=== Prompt ===
Filter the data for "cross" and copy matching lines.
• • • • • • •
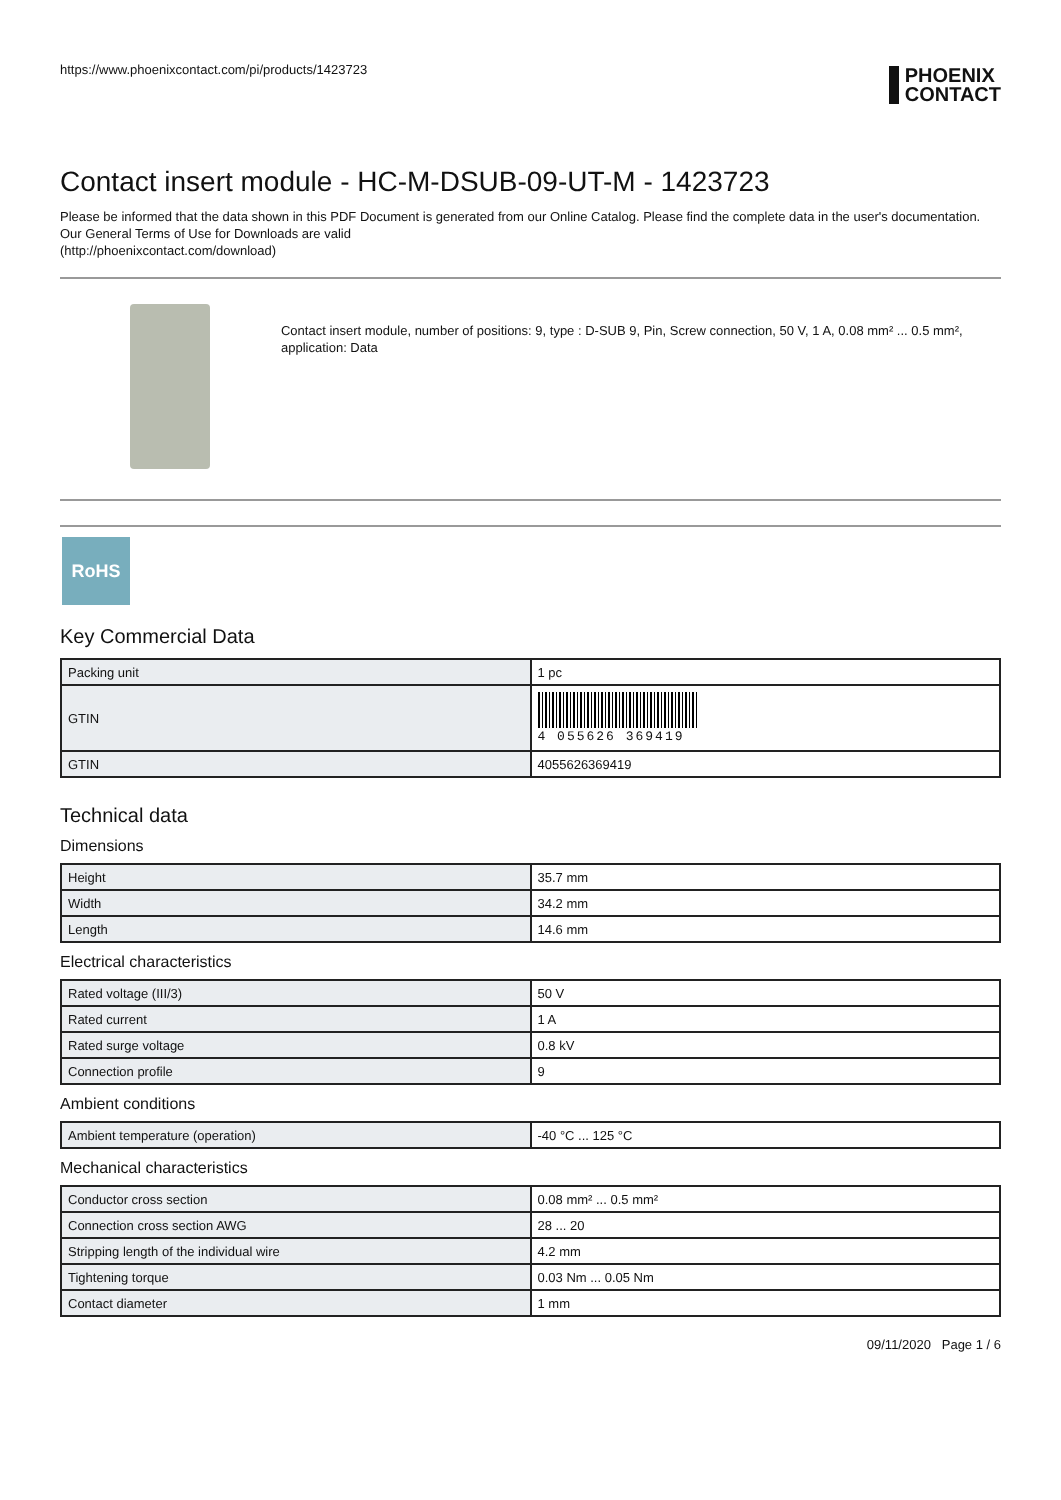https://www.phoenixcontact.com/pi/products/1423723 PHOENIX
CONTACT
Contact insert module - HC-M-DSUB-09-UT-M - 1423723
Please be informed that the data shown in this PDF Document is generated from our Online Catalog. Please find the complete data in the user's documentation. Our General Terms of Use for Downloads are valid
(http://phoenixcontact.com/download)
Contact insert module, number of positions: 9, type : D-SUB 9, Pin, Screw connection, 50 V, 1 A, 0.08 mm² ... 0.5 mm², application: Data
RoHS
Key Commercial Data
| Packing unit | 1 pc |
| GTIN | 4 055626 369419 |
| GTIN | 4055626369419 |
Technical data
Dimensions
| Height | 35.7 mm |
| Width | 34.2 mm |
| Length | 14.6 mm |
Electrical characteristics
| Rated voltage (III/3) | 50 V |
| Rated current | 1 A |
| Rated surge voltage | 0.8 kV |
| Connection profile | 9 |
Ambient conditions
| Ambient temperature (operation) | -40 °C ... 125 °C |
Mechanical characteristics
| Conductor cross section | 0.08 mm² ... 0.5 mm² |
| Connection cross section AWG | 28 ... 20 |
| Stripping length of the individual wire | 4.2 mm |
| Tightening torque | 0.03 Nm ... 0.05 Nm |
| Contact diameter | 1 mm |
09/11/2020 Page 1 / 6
• • • • • • •
=== Task output ===
| Conductor cross section | 0.08 mm² ... 0.5 mm² |
| Connection cross section AWG | 28 ... 20 |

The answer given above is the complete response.